But this bill would have legalized the smaller types. The bill’s sponsor, state Rep. Kenneth Weyler of Kingston, says legalizing them would help local licensed fireworks sellers compete with Maine, where they are legal. If someone is willing to drive to Maine for firecrackers, they may buy the rest of their fireworks there as well, Weyler said. Plus, he thinks the dangers of the small firecrackers are blown out of proportion.
But Degnan says it’s their small size that worries him.
“Yes, they may be small, but that’s usually where people get into trouble with them,” Degnan said. “Little children get a hold of them and even adults who think they can hold them in their hands.”
This bill got farther than the bills to ban reloadable mortars by passing both the House and the Senate, but Gov. Maggie Hassan vetoed the bill.
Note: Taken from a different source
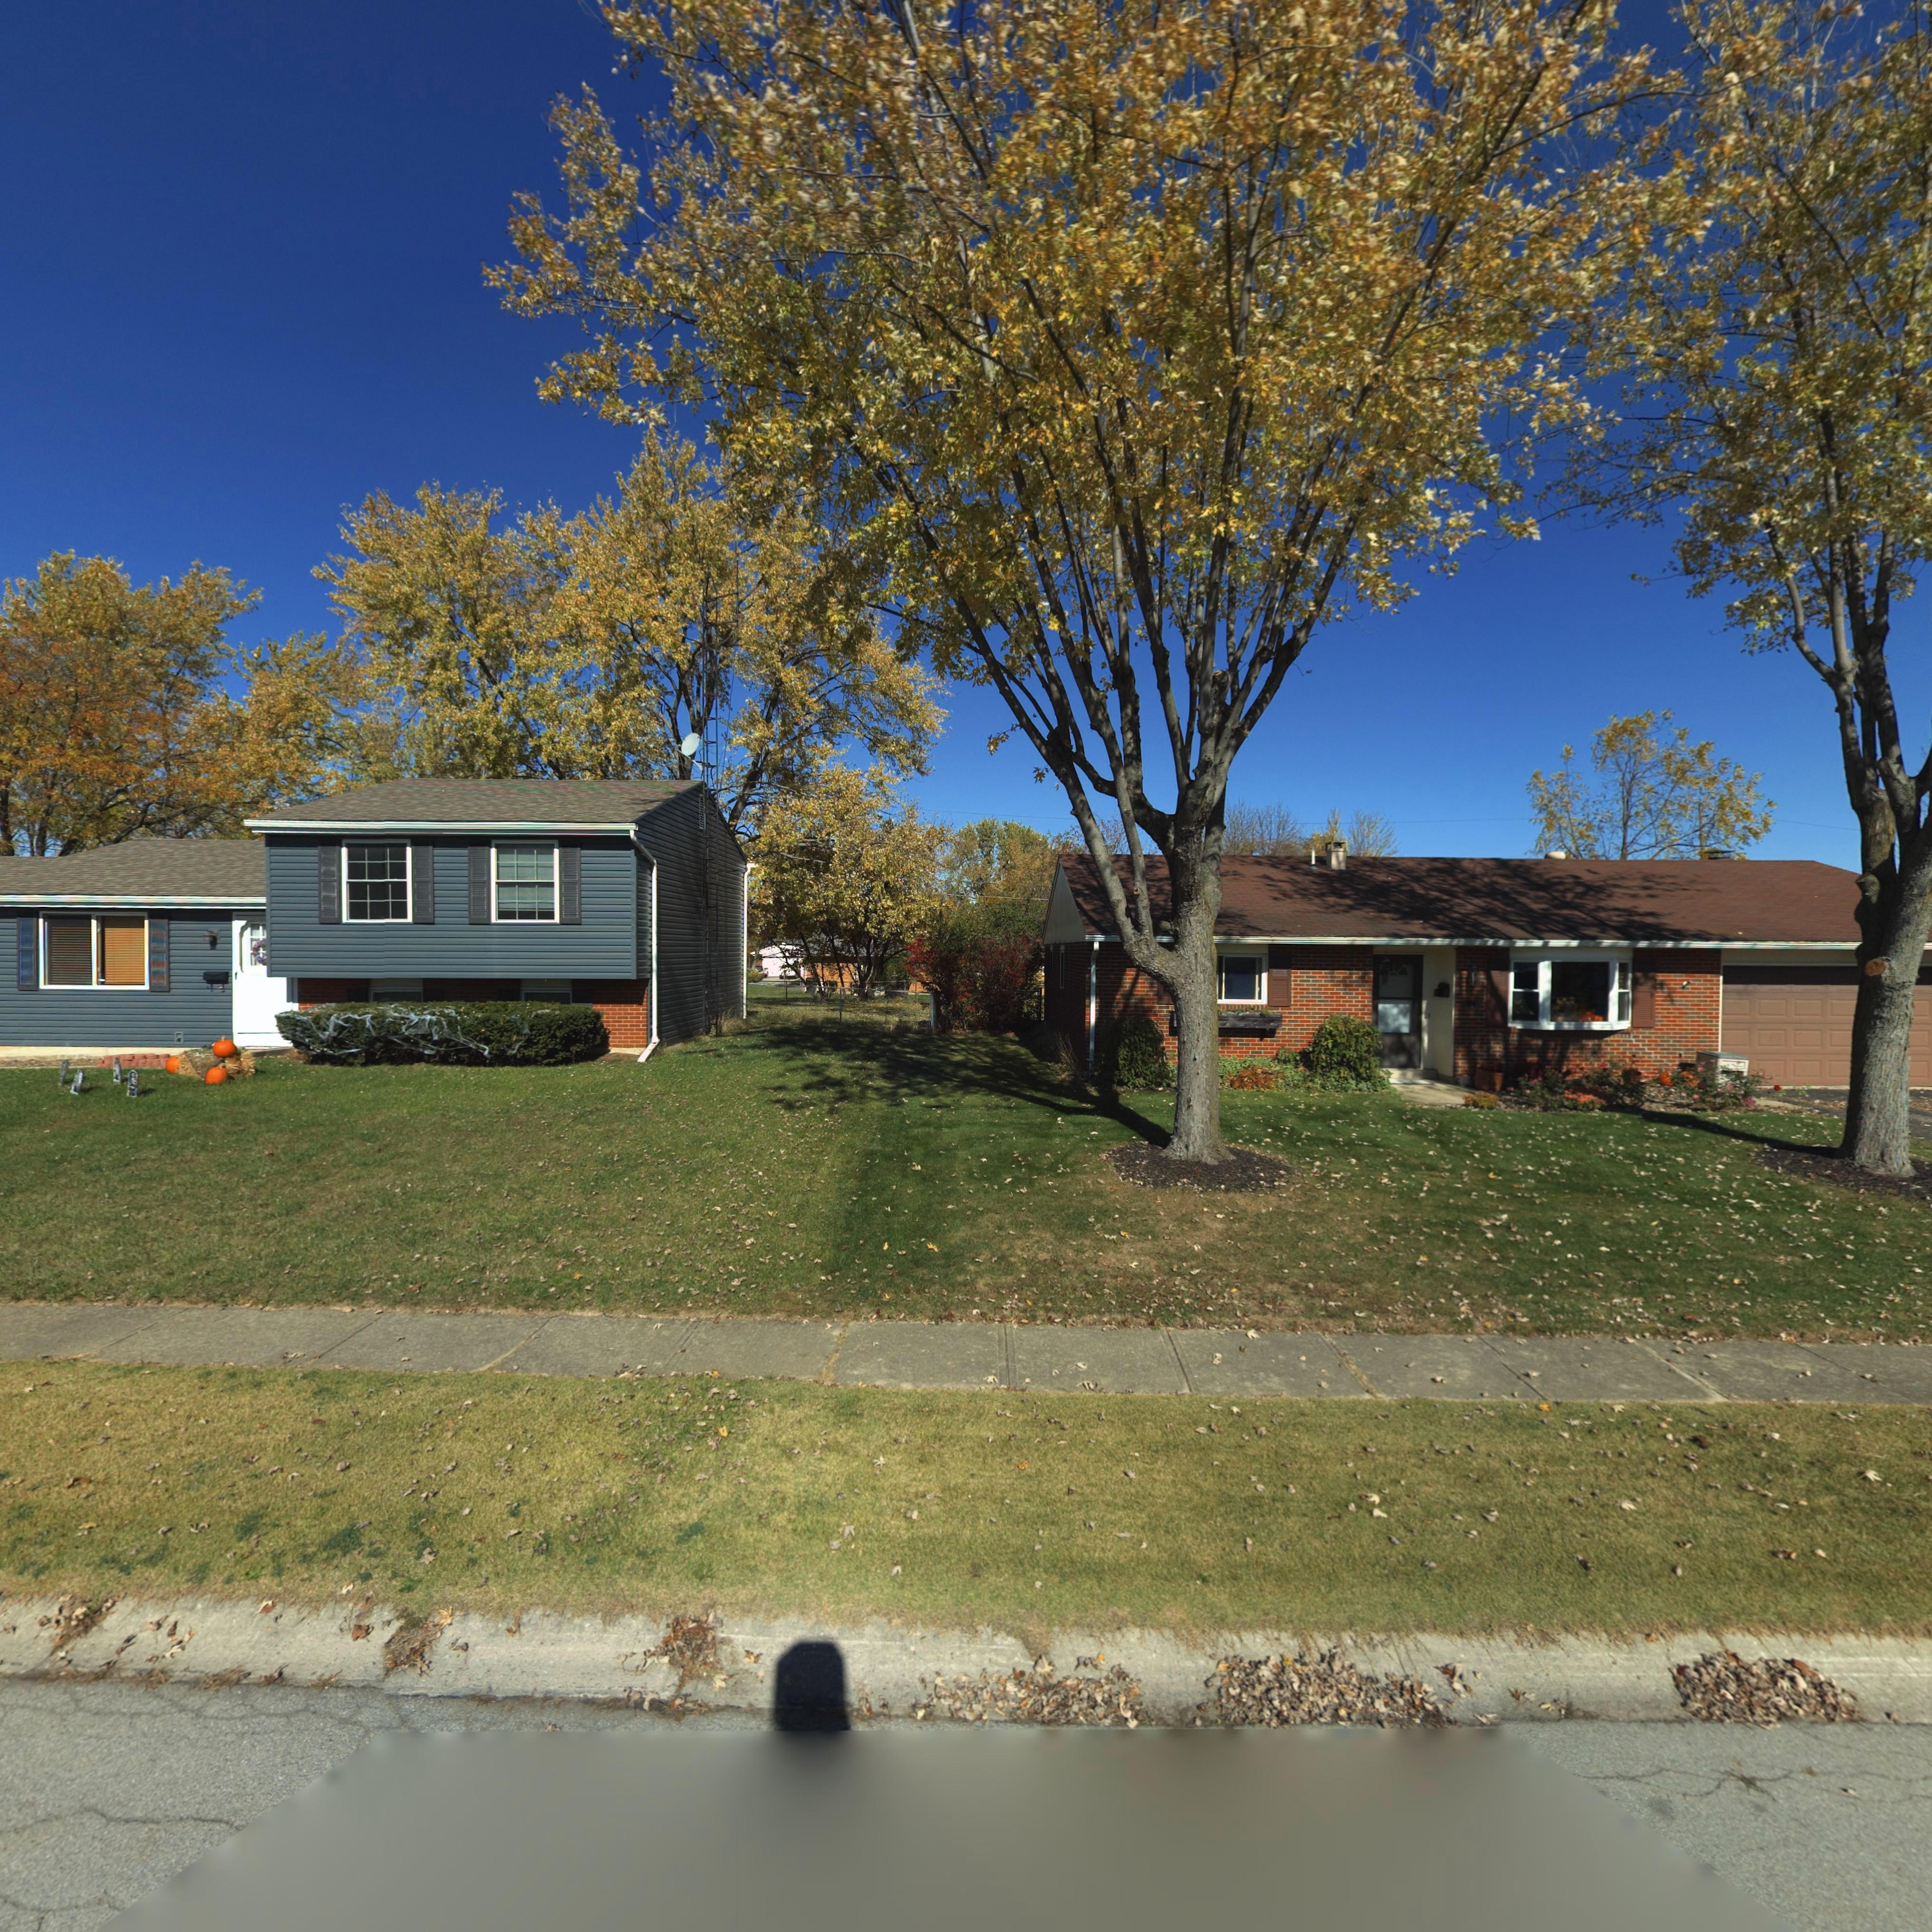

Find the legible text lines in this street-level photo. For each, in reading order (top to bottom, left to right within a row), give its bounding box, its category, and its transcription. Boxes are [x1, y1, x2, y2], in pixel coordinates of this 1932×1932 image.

[1463, 1001, 1480, 1007] StreetNumber: *1*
Attempts by the House to overturn the veto also failed.
What to know
While the sale of consumer fireworks is generally enabled by state law, with the exception of just firecrackers and bottle rockets, communities have the right to ban their use or limit it to specific times of the day.Degnan says cities generally don’t allow them while suburban or rural communities are more lax.
“In the cities of course, the risk is much higher because of the proximity of the buildings, trash barrels and so forth that can easily be ignited and go up the side of a building very rapidly,” Degnan said.
In Nashua and Salem, fireworks are prohibited, while Manchester and Portsmouth require special permits. There is no firework-specific ban or limitation in Concord.
Towns like Londonderry, Derry, Hooksett, Candia and Bedford also allow fireworks, but Degnan says residents should check with their town to see if there are any noise ordinances after certain hours.